(Extracted data entries)

--------------------------------

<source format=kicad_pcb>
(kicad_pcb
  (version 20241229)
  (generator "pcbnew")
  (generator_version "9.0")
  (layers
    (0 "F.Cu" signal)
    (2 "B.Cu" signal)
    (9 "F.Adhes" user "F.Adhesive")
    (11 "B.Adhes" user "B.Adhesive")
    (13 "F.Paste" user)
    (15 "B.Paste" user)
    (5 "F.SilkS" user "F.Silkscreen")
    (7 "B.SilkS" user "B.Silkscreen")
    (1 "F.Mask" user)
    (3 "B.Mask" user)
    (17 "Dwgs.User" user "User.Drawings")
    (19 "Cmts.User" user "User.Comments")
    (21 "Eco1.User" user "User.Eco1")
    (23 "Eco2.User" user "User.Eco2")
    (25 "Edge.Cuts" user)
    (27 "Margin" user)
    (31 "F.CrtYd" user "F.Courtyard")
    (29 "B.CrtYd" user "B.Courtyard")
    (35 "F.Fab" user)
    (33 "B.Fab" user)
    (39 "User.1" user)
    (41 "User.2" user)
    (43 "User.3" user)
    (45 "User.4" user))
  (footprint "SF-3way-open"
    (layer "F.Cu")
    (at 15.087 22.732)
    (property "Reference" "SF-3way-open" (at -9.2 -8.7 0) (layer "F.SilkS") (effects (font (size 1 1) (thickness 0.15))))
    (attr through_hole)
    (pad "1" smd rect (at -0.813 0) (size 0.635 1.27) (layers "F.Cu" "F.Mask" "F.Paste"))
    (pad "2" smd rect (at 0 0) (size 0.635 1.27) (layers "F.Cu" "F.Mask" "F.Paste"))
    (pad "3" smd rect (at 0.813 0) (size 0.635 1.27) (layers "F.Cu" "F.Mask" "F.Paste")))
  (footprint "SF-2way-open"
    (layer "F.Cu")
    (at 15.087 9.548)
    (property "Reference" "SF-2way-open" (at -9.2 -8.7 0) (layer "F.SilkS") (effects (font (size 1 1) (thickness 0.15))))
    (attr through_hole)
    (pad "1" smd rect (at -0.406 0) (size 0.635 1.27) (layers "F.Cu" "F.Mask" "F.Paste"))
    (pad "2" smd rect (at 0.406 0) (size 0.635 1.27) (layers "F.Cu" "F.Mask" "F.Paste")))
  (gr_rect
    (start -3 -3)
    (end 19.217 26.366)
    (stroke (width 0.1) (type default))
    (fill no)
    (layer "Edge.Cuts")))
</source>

--------------------------------

• Prompt:
If a line in the records above has the word "Courtyard", copy it.

• Answer to the exercise:
    (31 "F.CrtYd" user "F.Courtyard")
    (29 "B.CrtYd" user "B.Courtyard")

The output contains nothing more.